** What to do **
Omit every picture and return the rest of the data unaltered.

** Exercise materials **
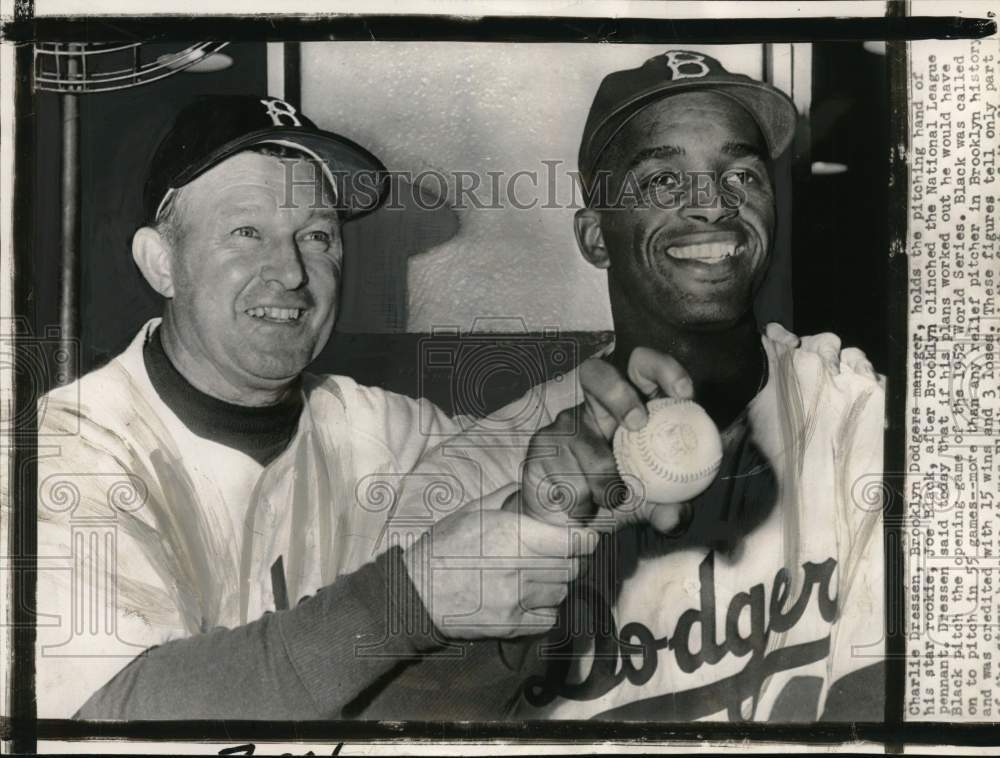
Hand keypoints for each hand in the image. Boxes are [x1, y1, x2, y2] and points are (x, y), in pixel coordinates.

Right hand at [402, 487, 597, 639]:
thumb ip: (508, 497)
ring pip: (562, 591)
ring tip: (538, 575)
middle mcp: (520, 568)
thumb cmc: (444, 547)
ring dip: (557, 582)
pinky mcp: (512, 625)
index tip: (586, 537)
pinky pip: (550, 617)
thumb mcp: (472, 511)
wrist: (418, 592)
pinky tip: (530, 598)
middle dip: (571, 559)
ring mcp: (518, 599)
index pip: (574, 542)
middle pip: (572, 567)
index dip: (586, 539)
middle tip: (559, 554)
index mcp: (513, 534)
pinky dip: (546, 608)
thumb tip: (534, 488)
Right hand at [507, 347, 696, 533]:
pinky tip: (579, 506)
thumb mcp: (647, 506)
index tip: (684, 393)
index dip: (663, 369)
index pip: (643, 369)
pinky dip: (578, 498)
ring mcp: (565, 423)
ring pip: (584, 441)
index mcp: (630, 408)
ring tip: (608, 500)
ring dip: (602, 481)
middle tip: (636, 423)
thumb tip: (675, 515)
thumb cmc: (611, 501)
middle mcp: (595, 408)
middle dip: (618, 392)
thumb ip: (666, 509)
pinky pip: (563, 469)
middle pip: (597, 372)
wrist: (564, 525)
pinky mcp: (542, 443)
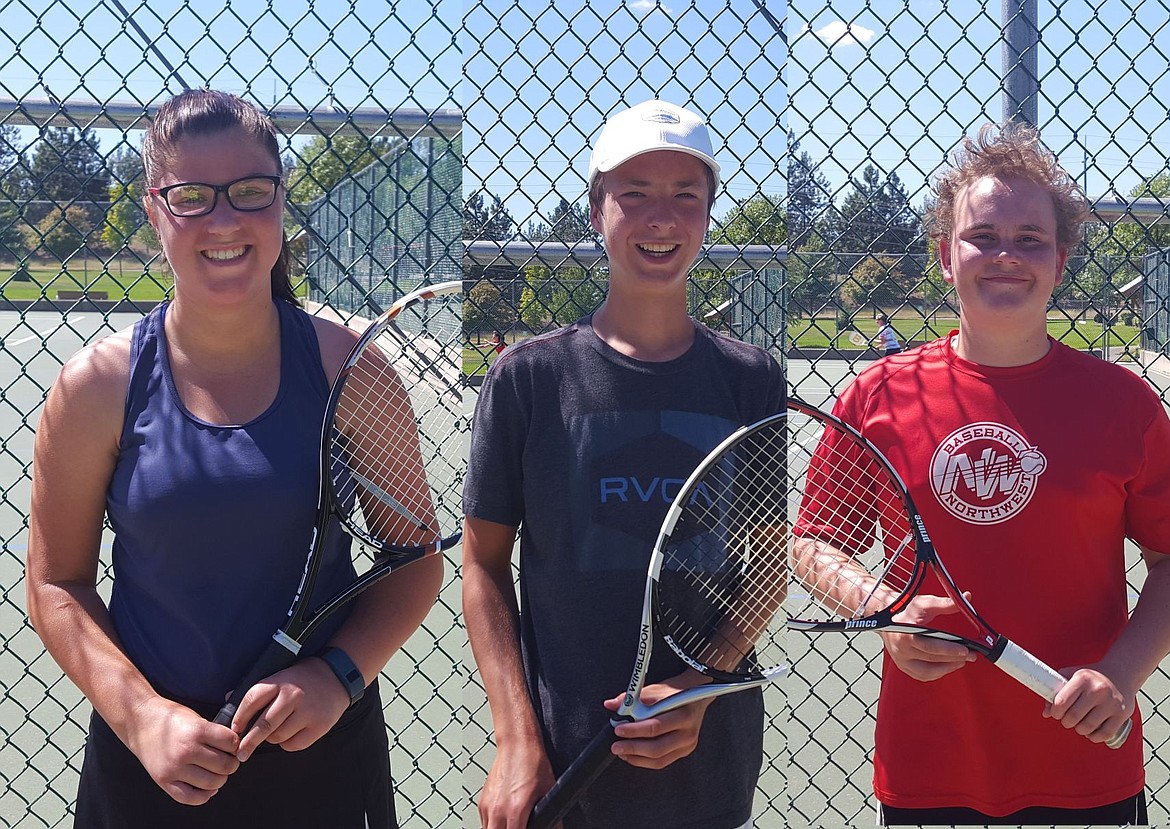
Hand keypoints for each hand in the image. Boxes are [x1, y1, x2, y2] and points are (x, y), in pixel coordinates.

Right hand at [125, 696, 240, 804]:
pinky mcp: (164, 781)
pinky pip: (191, 798)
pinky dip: (204, 795)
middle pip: (225, 765)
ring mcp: (174, 768)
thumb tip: (234, 748)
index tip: (234, 745)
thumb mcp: (196, 718)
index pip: (231, 743)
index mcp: (197, 730)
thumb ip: (214, 733)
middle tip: (229, 760)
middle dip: (232, 763)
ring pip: (212, 783)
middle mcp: (186, 751)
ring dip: (220, 779)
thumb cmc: (169, 718)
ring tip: (217, 771)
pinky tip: (207, 787)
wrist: (140, 721)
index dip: (236, 744)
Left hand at [230, 656, 350, 760]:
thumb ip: (257, 690)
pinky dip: (288, 743)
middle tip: (240, 754)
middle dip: (248, 742)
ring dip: (272, 739)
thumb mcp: (280, 675)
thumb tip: (228, 700)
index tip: (234, 730)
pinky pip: (293, 744)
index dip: (239, 718)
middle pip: (264, 725)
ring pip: (277, 737)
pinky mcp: (318, 726)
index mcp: (280, 682)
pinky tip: (293, 732)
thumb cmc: (303, 679)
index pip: (252, 701)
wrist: (338, 677)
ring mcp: (307, 712)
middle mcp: (293, 697)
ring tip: (277, 730)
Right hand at [477, 736, 557, 828]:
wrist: (517, 744)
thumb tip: (556, 826)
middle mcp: (498, 810)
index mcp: (515, 811)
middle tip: (519, 827)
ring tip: (511, 824)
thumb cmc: (532, 762)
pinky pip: (484, 821)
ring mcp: (487, 805)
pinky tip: (504, 818)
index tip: (526, 828)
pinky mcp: (482, 800)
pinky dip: (493, 824)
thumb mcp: (548, 790)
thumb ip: (553, 815)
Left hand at [605, 670, 711, 769]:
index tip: (618, 729)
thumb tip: (610, 704)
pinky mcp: (684, 751)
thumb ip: (631, 698)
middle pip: (657, 747)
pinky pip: (662, 762)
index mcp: (683, 714)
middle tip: (616, 746)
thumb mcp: (654, 689)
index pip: (655, 726)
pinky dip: (644, 761)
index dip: (634, 730)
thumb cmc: (674, 693)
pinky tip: (632, 755)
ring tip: (621, 751)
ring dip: (636, 757)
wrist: (696, 695)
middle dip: (633, 748)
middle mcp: (688, 732)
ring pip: (659, 759)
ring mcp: (687, 744)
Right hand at [880, 594, 976, 680]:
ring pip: (927, 672)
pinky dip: (937, 673)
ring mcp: (901, 659)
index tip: (965, 650)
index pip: (930, 647)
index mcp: (905, 634)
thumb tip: (966, 599)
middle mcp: (901, 650)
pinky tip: (947, 667)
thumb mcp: (924, 603)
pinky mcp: (903, 665)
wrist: (886, 616)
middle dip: (954, 659)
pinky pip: (922, 675)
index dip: (949, 650)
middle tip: (970, 655)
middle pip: (931, 660)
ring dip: (947, 668)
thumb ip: (945, 603)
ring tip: (961, 661)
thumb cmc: (905, 610)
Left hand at [1046, 666, 1132, 743]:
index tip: (1056, 713)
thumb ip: (1056, 691)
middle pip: (1073, 717)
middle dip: (1066, 722)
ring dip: (1079, 730)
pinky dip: (1094, 737)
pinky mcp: (1122, 714)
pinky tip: (1091, 731)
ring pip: (1087, 728)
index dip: (1055, 712)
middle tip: (1067, 719)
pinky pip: (1104, 734)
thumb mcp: (1071, 675)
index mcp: (1082, 679)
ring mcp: (1112, 703)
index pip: (1061, 702)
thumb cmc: (1091, 677)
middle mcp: (1098, 690)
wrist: (1121, 673)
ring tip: (1079, 724)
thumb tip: (1046, 713)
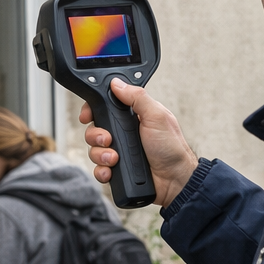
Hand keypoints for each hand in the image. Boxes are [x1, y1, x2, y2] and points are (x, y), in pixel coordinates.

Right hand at [80, 79, 198, 205]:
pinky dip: (101, 170)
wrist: (175, 180)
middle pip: (94, 129)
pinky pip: (98, 169)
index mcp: (132, 116)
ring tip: (115, 158)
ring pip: (94, 150)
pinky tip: (111, 171)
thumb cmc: (172, 148)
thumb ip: (137, 97)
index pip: (104, 108)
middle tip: (109, 140)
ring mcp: (119, 151)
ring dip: (100, 154)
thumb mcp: (157, 116)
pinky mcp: (116, 169)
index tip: (88, 116)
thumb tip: (117, 83)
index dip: (92, 110)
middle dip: (96, 135)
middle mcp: (123, 133)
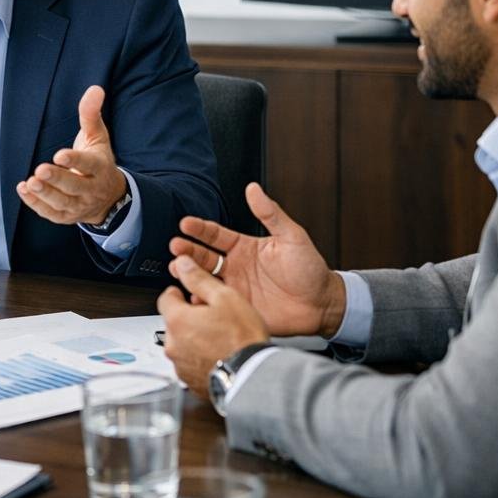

** Answer for this exercise **
Hand keypoints for each hand in the image. Boxes are [x1, y1, x2, y2] and points are (x, y), in pixel coordinates.

Right hand at [402, 487, 597, 639]:
thumb ip: (508, 497)
ring pip: (562, 591)
ring tip: (538, 575)
middle mcp: (520, 568)
thumb cmc: (444, 547)
ring dip: (557, 582)
pinky mcp: (512, 625)
index tip: (586, 537)
pinky pip: (550, 617)
thumb mcp: (472, 511)
wrist: (418, 592)
pinky tip: (530, 598)
middle dip: (571, 559)
ring mcp: (518, 599)
index pip: (574, 542)
middle pip: (572, 567)
index dip: (586, 539)
middle tip: (559, 554)
index mcp: (513, 534)
pinky dip: (546, 608)
thumb tip: (534, 488)
Right hand at [507, 347, 696, 533]:
pinky tip: (579, 506)
thumb mcp: (647, 506)
index tip: (684, 393)
index dip: (663, 369)
index pip: (643, 369)
pinky dip: (578, 498)
ring mcp: (565, 423)
ring pip: (584, 441)
index mcp: (630, 408)
ring tip: (608, 500)
ring dip: (602, 481)
middle tip: (636, 423)
thumb tip: (675, 515)
thumb cmc: (611, 501)
middle mcp: (595, 408)
middle dip: (618, 392)
thumb ip: (666, 509)
pinky pip: (563, 469)
middle pip: (597, 372)
wrist: (564, 525)
pinky mcp: (542, 443)
Hand keypoints for each hand in the image. Boxes are [x1, y1, x2, y2] and points are (x, y), in pixel coordinates.

Right hand at [125, 696, 240, 804]:
pinky mcp: (164, 781)
pinky pip: (191, 798)
pinky dip: (204, 795)
middle pip: (225, 765)
ring mcp: (174, 768)
thumb tip: (234, 748)
index tip: (234, 745)
thumb mcp: (196, 718)
index pip: (231, 743)
index mcp: (197, 730)
thumb ip: (214, 733)
middle tip: (229, 760)
middle dip: (232, 763)
ring pip: (212, 783)
middle mcp: (186, 751)
ring dip: (220, 779)
thumb cmc: (169, 718)
ring tip: (217, 771)
pinky tip: (207, 787)
wrist: (140, 721)
index dip: (236, 744)
Left hand at [230, 656, 350, 760]:
thumb ip: (257, 690)
pinky dip: (288, 743)
middle tip: (240, 754)
middle dip: (248, 742)
ring dip: (272, 739)
thumb mcp: (280, 675)
thumb tip: (228, 700)
index tip: (234, 730)
pinky pip: (293, 744)
index dip: (239, 718)
middle pip: (264, 725)
ring pip: (277, 737)
pinky mcp: (318, 726)
index mcp: (280, 682)
pinky tip: (293, 732)
thumb cmc: (303, 679)
index pip: (252, 701)
wrist: (338, 677)
ring mcp: (307, 712)
middle mcp: (293, 697)
ring tip: (277, 730)
Right hand at [477, 736, 557, 828]:
wrist: (517, 744)
thumb tip: (556, 826)
middle mcp: (498, 810)
index mcp: (515, 811)
middle tip: (519, 827)
ring tip: (511, 824)
thumb cmc: (532, 762)
pinky pip: (484, 821)
ring mcp: (487, 805)
pinky tip: (504, 818)
index tip: (526, 828)
pinky mcp: (482, 800)
pinky dip: (493, 824)
thumb mcp: (548, 790)
thumb ip: (553, 815)
Left hand at [605, 670, 711, 769]:
index tip: (618, 729)
thumb tip: (610, 704)
pinky mcp: (684, 751)
thumb ip: (631, 698)
middle pip: (657, 747)
pinky pip: (662, 762)
index mcp: (683, 714)
middle tip: (616, 746)
thumb mcp: (654, 689)
index pip: (655, 726)
pinky dip: (644, 761)
index dip: (634, 730)
thumb cmc: (674, 693)
pinky tip: (632, 755)
ring tip: (621, 751)
ring dip: (636, 757)
wrist: (696, 695)
middle dip: (633, 748)
middle mcp: (688, 732)
ring pip: (659, 759)
ring mcp: (687, 744)
Right hand at [880, 594, 976, 680]:
ring pip: (927, 672)
pinky dip: (937, 673)
ring mcp: (901, 659)
index tip: (965, 650)
index pip: (930, 647)
index mcp: (905, 634)
thumb tip: (966, 599)
middle mcp: (901, 650)
pinky tip: (947, 667)
thumb mcp: (924, 603)
pinky mcp: (903, 665)
wrist: (886, 616)
middle dip: (954, 659)
pinky pip: (922, 675)
index dip: (949, 650)
middle tip: (970, 655)
middle pip: (931, 660)
ring dip: (947, 668)
thumb ip: (945, 603)
ring tip: (961, 661)
thumb cmc: (905, 610)
Left hand at [1046, 666, 1132, 743]:
index tip: (1056, 713)
thumb ip: (1056, 691)
middle pip: (1073, 717)
middle dip: (1066, 722)
ring dip: (1079, 730)
pinky dip: (1094, 737)
pinky mcp: (1122, 714)
pinky tip: (1091, 731)
ring pip: (1087, 728)
index dip: (1055, 712)
middle tip: (1067, 719)
pinky pip: (1104, 734)
thumb mcp: (1071, 675)
index mcp: (1082, 679)
ring mcp: (1112, 703)
index pip: (1061, 702)
thumb cmc: (1091, 677)
middle mcp: (1098, 690)
wrist: (1121, 673)
ring tip: (1079, 724)
thumb tip: (1046, 713)
Hand keypoints for each hand in the image. Boxes are [x1, y1, x2, y2] and points are (x, y), in pixel coordinates.

Right hand at [80, 79, 198, 205]:
pinky dip: (101, 170)
wrist: (175, 180)
middle pip: (94, 129)
pinky pip: (98, 169)
index mcp: (132, 116)
ring tip: (115, 158)
ring pip: (94, 150)
pinky tip: (111, 171)
thumb cmc: (172, 148)
thumb ip: (137, 97)
index pip: (104, 108)
middle tip: (109, 140)
ring mcp: (119, 151)
ring dip: (100, 154)
thumb mcp: (157, 116)
pinky mcp: (116, 169)
index tip: (88, 116)
thumb tip: (117, 83)
index dip: (92, 110)
middle dip: (96, 135)
middle mcp: (123, 133)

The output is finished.